Bill banning discrimination based on sexual orientation gets hea - News, Weather & Sports

Bill banning discrimination based on sexual orientation gets hearing

State Rep. Mary Lou Marzian State Rep. Mary Lou Marzian
Kile Nave Kile Nave
Ralph Dechabert Ralph Dechabert

FRANKFORT, KY (WAVE) - A police officer who says he was fired for being gay and an executive from a major Louisville company both asked Kentucky lawmakers Wednesday to ban workplace discrimination based on sexual orientation.

It's the first time either a House or Senate committee had held a hearing on the issue, which supporters call the "Fairness Bill."

Kile Nave, who won a case in front of the Louisville Metro Human Relations Commission against his former employer, the Audubon Park Police Department, told lawmakers that he had been fired in 2012 for being gay.

"I'm a proud Christian, a Republican, a gun owner, and I'm gay," Nave said. "And I deserve to be protected against discrimination, just like everyone else."

Rep.
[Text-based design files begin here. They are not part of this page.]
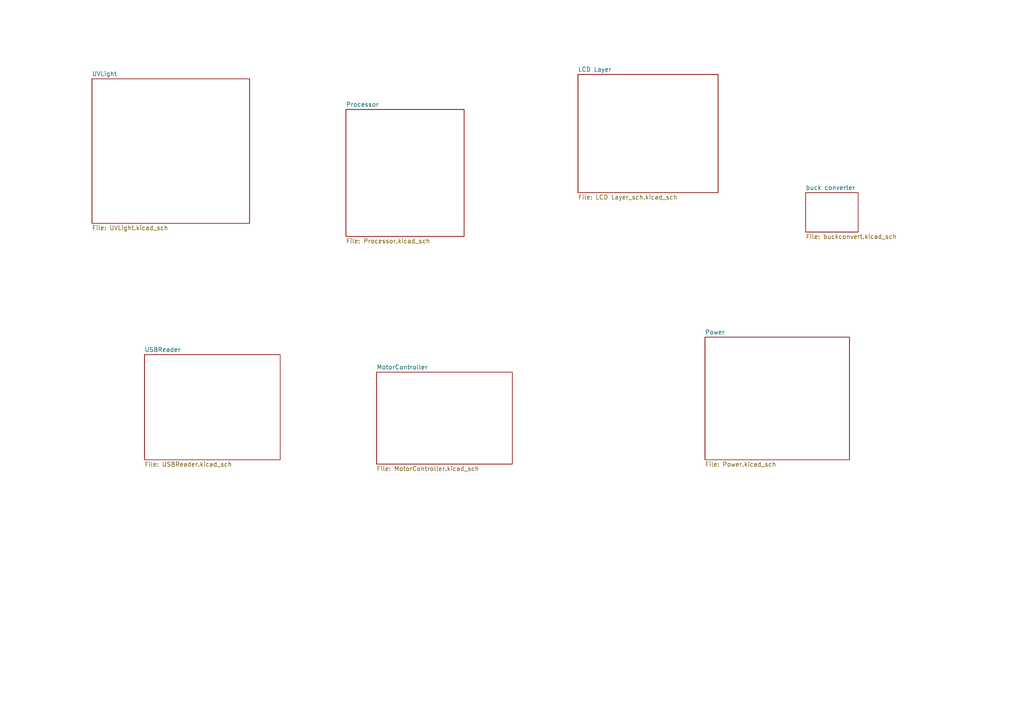
<source format=kicad_sch>
(kicad_sch (version 20230121) (generator eeschema)

  (uuid af5d6fb3-2577-4120-8af3-1828a4be58c2)

  (paper "A4")

  


  (sheet (at 233.68 55.88) (size 15.24 11.43) (fields_autoplaced)
    (stroke (width 0.1524) (type solid))
    (fill (color 0 0 0 0.0000))
    (uuid 31835f82-3796-4611-920b-b87e114e0cb7)
    (property "Sheetname" "buck converter" (at 233.68 55.1684 0)
      (effects (font (size 1.27 1.27)) (justify left bottom))
    )
    (property "Sheetfile" "buckconvert.kicad_sch" (at 233.68 67.8946 0)
      (effects (font (size 1.27 1.27)) (justify left top))
    )
    (instances
      (project "LCDLayer"
        (path "/af5d6fb3-2577-4120-8af3-1828a4be58c2" (page "8"))
      )
    )
  )

  (sheet (at 204.47 97.79) (size 41.91 35.56) (fields_autoplaced)
    (stroke (width 0.1524) (type solid))
    (fill (color 0 0 0 0.0000))
    (uuid 3bdbee98-6bfe-4223-9899-33d902e7d222)
    (property "Sheetname" "Power" (at 204.47 97.0784 0)
      (effects (font (size 1.27 1.27)) (justify left bottom))
    )
    (property "Sheetfile" "Power.kicad_sch" (at 204.47 133.9346 0)
      (effects (font (size 1.27 1.27)) (justify left top))
    )
    (instances
      (project "LCDLayer"
        (path "/af5d6fb3-2577-4120-8af3-1828a4be58c2" (page "6"))
      )
    )
  )

  (sheet (at 167.64 21.59) (size 40.64 34.29) (fields_autoplaced)
    (stroke (width 0.1524) (type solid))
    (fill (color 0 0 0 0.0000))
    (uuid 3c54d63f-0fa4-429e-96ec-188d6baca178)
    (property "Sheetname" "LCD Layer" (at 167.64 20.8784 0)
      (effects (font (size 1.27 1.27)) (justify left bottom))
    )
    (property "Sheetfile" "LCD Layer_sch.kicad_sch" (at 167.64 56.4646 0)
      (effects (font (size 1.27 1.27)) (justify left top))
    )
    (instances
      (project "LCDLayer"
        (path "/af5d6fb3-2577-4120-8af3-1828a4be58c2" (page "3"))
      )
    )
  )

  (sheet (at 100.33 31.75) (size 34.29 36.83) (fields_autoplaced)
    (stroke (width 0.1524) (type solid))
    (fill (color 0 0 0 0.0000))
    (uuid 498bbff8-d234-40f9-98f6-b89f629a43f4)
    (property "Sheetname" "Processor" (at 100.33 31.0384 0)
      (effects (font (size 1.27 1.27)) (justify left bottom))
    )
    (property "Sheetfile" "Processor.kicad_sch" (at 100.33 69.1646 0)
      (effects (font (size 1.27 1.27)) (justify left top))
    )
    (instances
      (project "LCDLayer"
        (path "/af5d6fb3-2577-4120-8af3-1828a4be58c2" (page "7"))
      )
    )
  )

  (sheet (at 109.22 107.95) (size 39.37 26.67) (fields_autoplaced)
    (stroke (width 0.1524) (type solid))
    (fill (color 0 0 0 0.0000))
    (uuid 60e47a73-720e-47ea-8be4-bcd74ac22bc0)
    (property "Sheetname" "MotorController" (at 109.22 107.2384 0)
      (effects (font (size 1.27 1.27)) (justify left bottom))
    )
    (property "Sheetfile" "MotorController.kicad_sch" (at 109.22 135.2046 0)
      (effects (font (size 1.27 1.27)) (justify left top))
    )
    (instances
      (project "LCDLayer"
        (path "/af5d6fb3-2577-4120-8af3-1828a4be58c2" (page "5"))
      )
    )
  )

  (sheet (at 41.91 102.87) (size 39.37 30.48) (fields_autoplaced)
    (stroke (width 0.1524) (type solid))
    (fill (color 0 0 0 0.0000))
    (uuid 75b4f9cb-929f-4c12-9fb2-570bcc17a11a)
    (property "Sheetname" "USBReader" (at 41.91 102.1584 0)
      (effects (font (size 1.27 1.27)) (justify left bottom))
    )
    (property "Sheetfile" "USBReader.kicad_sch" (at 41.91 133.9346 0)
      (effects (font (size 1.27 1.27)) (justify left top))
    )
    (instances
      (project "LCDLayer"
        (path "/af5d6fb3-2577-4120-8af3-1828a4be58c2" (page "4"))
      )
    )
  )

  (sheet (at 26.67 22.86) (size 45.72 41.91) (fields_autoplaced)
    (stroke (width 0.1524) (type solid))
    (fill (color 0 0 0 0.0000))
    (uuid 9b48ac96-7f4b-48d4-a261-7f468b2afba4)
    (property "Sheetname" "UVLight" (at 26.67 22.1484 0)
      (effects (font (size 1.27 1.27)) (justify left bottom))
    )
    (property "Sheetfile" "UVLight.kicad_sch" (at 26.67 65.3546 0)
      (effects (font (size 1.27 1.27)) (justify left top))
    )
    (instances
      (project "LCDLayer"
        (path "/af5d6fb3-2577-4120-8af3-1828a4be58c2" (page "2"))
      )
    )
  )

  (sheet_instances
    (path "/" (page "1"))
  )
)

</source>
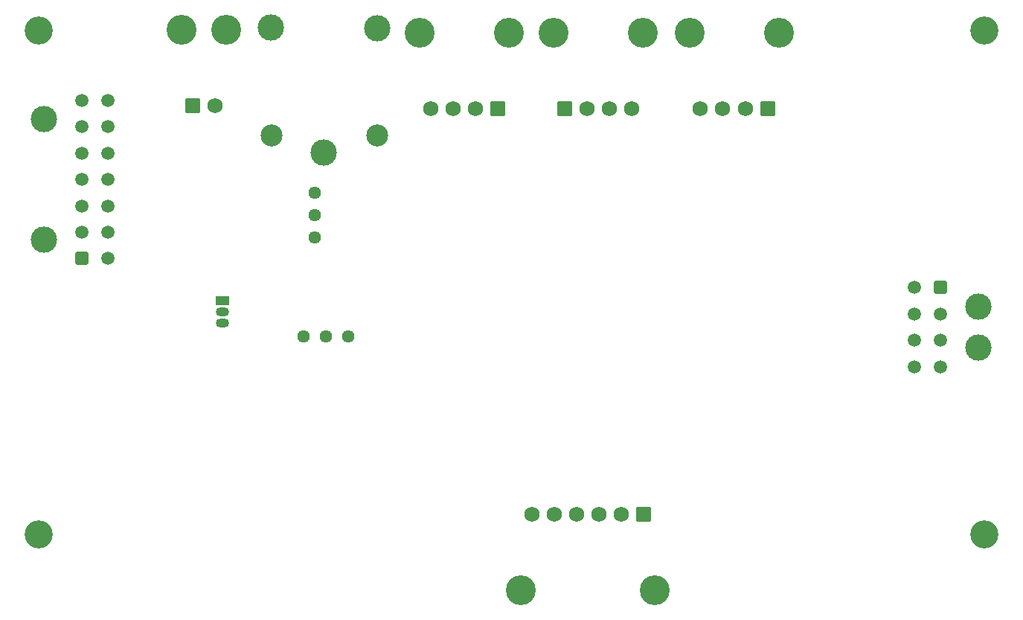
<source format=gbs>
%TF.GenerationSoftware,KiCad,Pcbnew,9.0.1*%
%TF.CreationDate,2025-06-09T14:32:15-07:00*%
%TF.ProjectId,chop-controller-heat-v2,63686f70-2d63-46f6-9e74-726f6c6c6572,rev?*%
%TF.SameCoordinates,Original*%
%TF.FileFunction,Soldermask,Bot*%
%TF.FilePolarity,Negative*%
%FSLAX46Y46*%
G04 Gerber Fmt 4.6, Leading zero omitted, Abs format (unit mm)*
G04 Created by KiCad (PCBNEW 9.0.1) date 2025-06-09 14:32:15*
%MOMM*%
%LPD*%
G01*
G04 APERTURE LIST*
G04 Aperture macros list*
%AMRoundRect*
0 Rectangle with rounded corners*
0 $1 Rounding radius*
0 $2 $3 $4 $5 $6 $7 $8 $9 X,Y pos of 4 corners*
0 Add a 4 corners polygon primitive as box body*
4,1,4,$2,$3,$4,$5,$6,$7,$8,$9,$2,$3,0*
0 Add four circle primitives for the rounded corners*
1,1,$1+$1,$2,$3*
1,1,$1+$1,$4,$5*
1,1,$1+$1,$6,$7*
1,1,$1+$1,$8,$9*
0 Add four rect primitives between the rounded corners*
20,1,$1+$1,$2,$3,$4,$5,0*
20,1,$1+$1,$4,$5,$6,$7,0*
20,1,$1+$1,$6,$7,$8,$9,0*
20,1,$1+$1,$8,$9,$2,$3,0*%
G04 Aperture macros list end*
%ADD10C,1.740000*%
%ADD11RoundRect,0.250560X0.619440X0.619440X-0.619440X0.619440X-0.619440X-0.619440X0.619440X-0.619440X0*%
%ADD12C,3.400000*%
%ADD13RoundRect,0.250560X-0.619440X-0.619440X0.619440X-0.619440X0.619440X0.619440X-0.619440X0.619440X0*%
%ADD14C,1.500000*%
%ADD15RoundRect,0.250001X0.499999X-0.499999X0.499999X0.499999X-0.499999X0.499999X-0.499999X-0.499999X0*%
%ADD16C,3.000000*%
%ADD17RoundRect,0.250001X-0.499999X0.499999X-0.499999X-0.499999X0.499999X-0.499999X0.499999X0.499999X0*%
%ADD18C,3.200000*%
%ADD19R,1.500000X1.050000*%
%ADD20O,1.500000X1.050000*%
%ADD21C,1.440000*%
%ADD22C,2.500000*%
G04 APERTURE END LIST*
D10*
%TO.C,J1*%
X134797638Y-62933323D03*
X137337638Y-62933323D03*
X139907638Y-62933323D03*
D11*
X142447638Y-62933323D03*
D12*
X133557638Y-54293323D03*
X143717638Y-54293323D03*
%TD*%
D10*
%TO.C,J2*%
X157683638Y-62933323D03*
X155143638Y-62933323D03*
X152573638Y-62933323D03*
D13*
X150033638Y-62933323D03*
D12*
X158923638Y-54293323D03*
X148763638Y-54293323D03*
%TD*%
D10*
%TO.C,J3*%
X165480888Y-62984073D03*
X168020888Y-62984073D03*
X170590888Y-62984073D03*
D11*
X173130888Y-62984073D03*
D12*
X164240888Y-54344073D03*
X174400888Y-54344073D03*
%TD*%
D10*
%TO.C,J9*%
X146320400Y-109099000D03*
X148860400Y-109099000D03*
X151370400Y-109099000D03*
X153910400Y-109099000D03*
X156480400Y-109099000D03*
D11*
X159020400Y-109099000D03*
D12*
X145050400Y-117739000D03*
X160290400Y-117739000D03*
%TD*%
D14*
%TO.C,J11*%
X98046800Y-62012800D03*
X98046800Y-65012800D03*
X98046800Y-68012800D03*
X98046800Y-71012800D03*
X98046800Y-74012800D03*
X98046800Y-77012800D03*
X98046800Y-80012800D03*
X95046800Y-62012800D03*
X95046800Y-65012800D03*
X95046800Y-68012800D03*
X95046800Y-71012800D03*
X95046800Y-74012800D03*
X95046800Y-77012800D03*
D15*
X95046800Y-80012800D03*
D16*
X90726800Y-64152800D03*
X90726800Y-77852800D03*
%TD*%
D14*
%TO.C,J12*%
X189804000Y-92300000D03*
X189804000Y-89300000D03*
X189804000Y-86300000D03*
X189804000Y-83300000D03*
X192804000Y-92300000D03*
X192804000Y-89300000D03*
X192804000Y-86300000D03*
D17*
X192804000Y-83300000D03*
D16*
X197124000Y-90160000D03*
X197124000Y-85460000D03*
%TD*%
D10*
%TO.C,J13*%
X110235638Y-62609323D03*
D13*
X107695638Y-62609323D03*
D12*
X111505638Y-53969323D03*
X106425638Y-53969323D03*
%TD*%
D18*
%TO.C,MK1*%
X90140800Y-54022000D03*
%TD*%
%TO.C,MK2*%
X197793600Y-54022000D03*
%TD*%
%TO.C,MK3*%
X197793600Y-111387000D03*
%TD*%
%TO.C,MK4*%
X90140800Y-111387000D03*
%TD*%
D19*
%TO.C,U18*%
X111082638Y-84823323D03*
D20*
X111082638Y-86093323D03*
X111082638Y-87363323D03*
%TD*%
D21*
%TO.C,RV1*%
X121602638Y-77594323D03*
X121602638Y-75054323D03*
X121602638Y-72514323D03*
%TD*%
%TO.C,RV2*%
X120322638Y-88887323D03*
X122862638Y-88887323D03*
X125402638Y-88887323D03*
%TD*%
D16*
%TO.C,K1*%
X122618638Y-67923323D03*
D22*
X128668638Y-65973323D03*
D16*
X128668638Y-53773323D03*
X116618638Y-53723323D03*
D22*
X116668638Y-65973323D03*
%TD*%
M02*

</source>
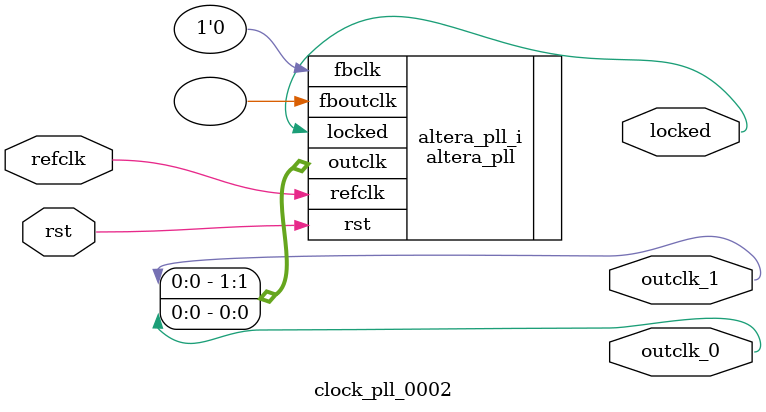
<source format=v>
`timescale 1ns/10ps
module  clock_pll_0002(

	// interface 'refclk'
	input wire refclk,

	// interface 'reset'
	input wire rst,

	// interface 'outclk0'
	output wire outclk_0,

	// interface 'outclk1'
	output wire outclk_1,

	// interface 'locked'
	output wire locked
);

	altera_pll #(
		.fractional_vco_multiplier("false"),
		.reference_clock_frequency("50.0 MHz"),
		.operation_mode("direct"),
		.number_of_clocks(2),
		.output_clock_frequency0("11.288659 MHz"),
		.phase_shift0("0 ps"),
		.duty_cycle0(50),
		.output_clock_frequency1("49.772727 MHz"),
		.phase_shift1("0 ps"),
		.duty_cycle1(50),
		.output_clock_frequency2("0 MHz"),
		.phase_shift2("0 ps"),
		.duty_cycle2(50),
		.output_clock_frequency3("0 MHz"),
		.phase_shift3("0 ps"),
		.duty_cycle3(50),
		.output_clock_frequency4("0 MHz"),
		.phase_shift4("0 ps"),
		.duty_cycle4(50),
		.output_clock_frequency5("0 MHz"),
		.phase_shift5("0 ps"),
		.duty_cycle5(50),
		.output_clock_frequency6("0 MHz"),
		.phase_shift6("0 ps"),
		.duty_cycle6(50),
		.output_clock_frequency7("0 MHz"),
		.phase_shift7("0 ps"),
		.duty_cycle7(50),
		.output_clock_frequency8("0 MHz"),
		.phase_shift8("0 ps"),
		.duty_cycle8(50),
		.output_clock_frequency9("0 MHz"),
		.phase_shift9("0 ps"),
		.duty_cycle9(50),
		.output_clock_frequency10("0 MHz"),
		.phase_shift10("0 ps"),
		.duty_cycle10(50),
		.output_clock_frequency11("0 MHz"),
		.phase_shift11("0 ps"),
		.duty_cycle11(50),
		.output_clock_frequency12("0 MHz"),
		.phase_shift12("0 ps"),
		.duty_cycle12(50),
		.output_clock_frequency13("0 MHz"),
		.phase_shift13("0 ps"),
		.duty_cycle13(50),
		.output_clock_frequency14("0 MHz"),
		.phase_shift14("0 ps"),
		.duty_cycle14(50),
		.output_clock_frequency15("0 MHz"),
		.phase_shift15("0 ps"),
		.duty_cycle15(50),
		.output_clock_frequency16("0 MHz"),
		.phase_shift16("0 ps"),
		.duty_cycle16(50),
		.output_clock_frequency17("0 MHz"),
		.phase_shift17("0 ps"),
		.duty_cycle17(50),
		.pll_type("General"),
		.pll_subtype("General")
	) altera_pll_i (
		.rst	(rst),
		.outclk	({outclk_1, outclk_0}),
		.locked	(locked),
		.fboutclk	( ),
		.fbclk	(1'b0),
		.refclk	(refclk)
	);
endmodule


</source>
Mary Lou Marzian, D-Lousville, sponsored House Bill 171. She described how she found out her brother was gay when he tried to commit suicide as a teenager.

Five people spoke in favor of the measure at the House Judiciary Committee meeting. One lawmaker on the panel thanked Marzian for her work, but no legislators asked questions.

Afterward, Chris Hartman, acknowledged the bill might not advance any further this legislative session, but said just holding the hearing showed the issue has momentum.

Six Kentucky cities, including Louisville, have ordinances banning workplace discrimination based on sexual orientation. Twenty-one states have similar legislation, Hartman said.

Ralph De Chabert, the chief diversity officer at Brown-Forman Corp., told lawmakers that his company has benefited from its own anti-discrimination policy among its 4,000 worldwide employees. 

It's also good business for the Louisville-based seller of spirits and wine, De Chabert said.

"You can't just go into (the LGBT) community to sell your product," he said. "That community wants to know you care about issues that impact them very deeply."